To compare biomechanical properties of (1) 4.5 mm cortical screws and Fitz Fenestrated Tubular Transcondylar (F2T2) screws; (2) normal humeri and humeri with an intracondylar osteotomy; and (3) humeri with an intracondylar osteotomy stabilized with either a 4.5 mm cortical screw or a F2T2 screw.

Study Design

Cadaveric biomechanical assessment.

Sample Population

4.5 mm cortical screws (n = 10), 5.85 mm F2T2 screws (n = 10), and paired dog humeri (n = 40).

Methods

Cortical and F2T2 screws were loaded to failure in 3-point bending. Ten pairs of humeri with or without an intracondylar osteotomy were axially loaded to failure. Ten additional pairs of humeri with an intracondylar osteotomy were alternately stabilized with a positional cortical or F2T2 screw and axially loaded to failure.

Results

Mean stiffness, yield load, and failure load was significantly greater (P < .001) for the F2T2 screws compared with cortical screws as well as for intact humeri compared with humeri with an intracondylar osteotomy (P < .001).

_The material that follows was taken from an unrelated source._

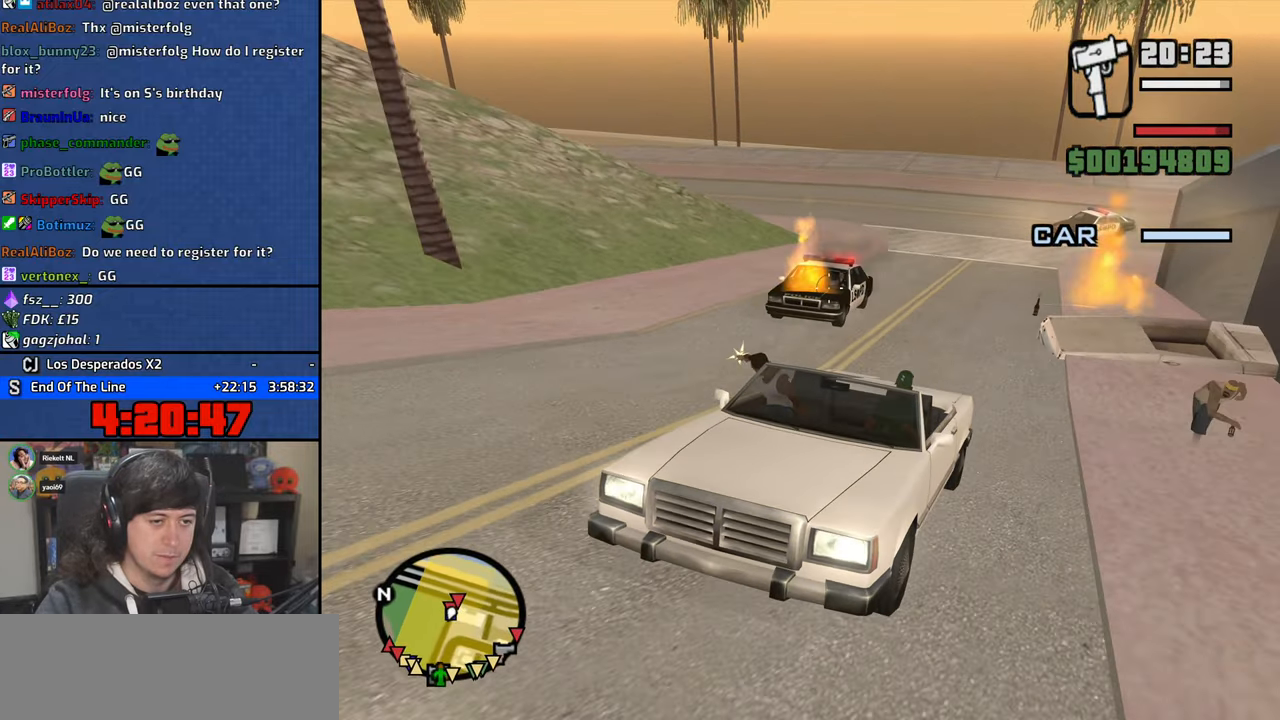
{"keys": [], "mouse": ["left"], "events": []}
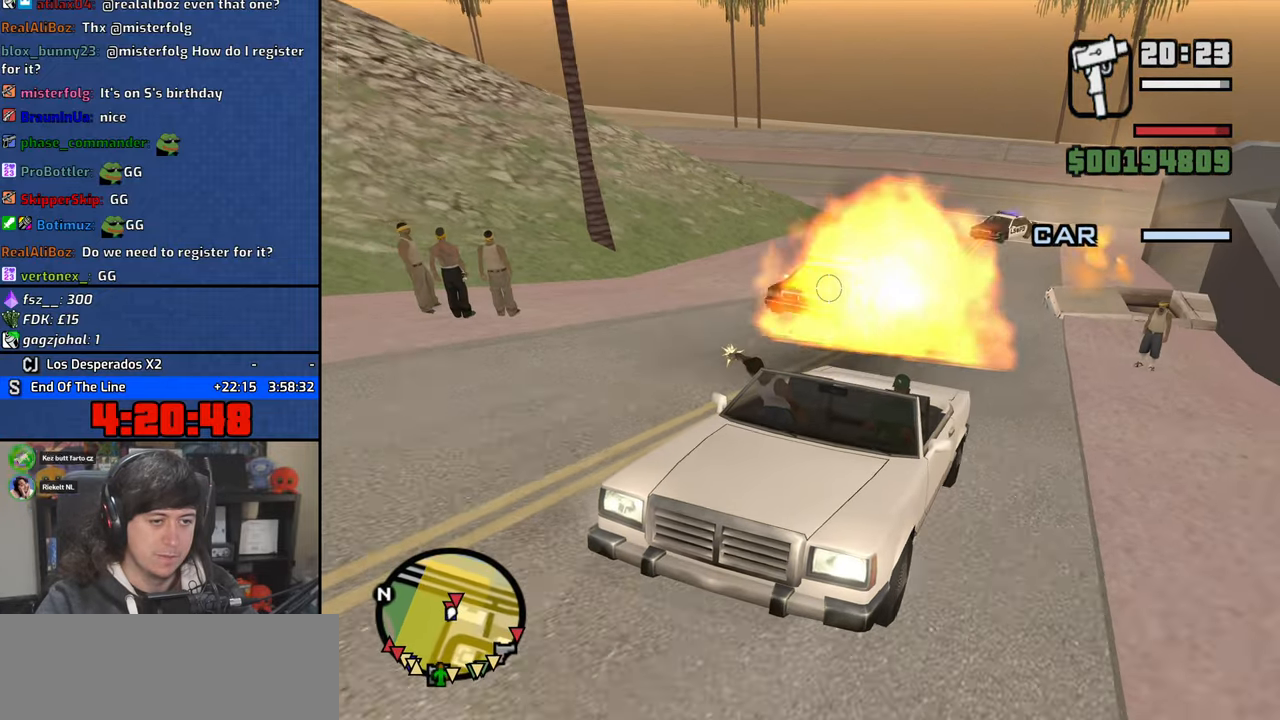
{"keys": [], "mouse": ["left"], "events": []}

There were no significant differences in mean stiffness (P = .59), yield load (P = .31), or failure load (P = .24) between humeri with stabilized intracondylar osteotomy.

Conclusion

Isolated F2T2 screws have superior mechanical properties to 4.5 mm cortical screws when loaded in 3-point bending. Intracondylar osteotomy adversely affected humeral mechanical integrity. Osteotomized humeri stabilized by either screw had comparable mechanical properties.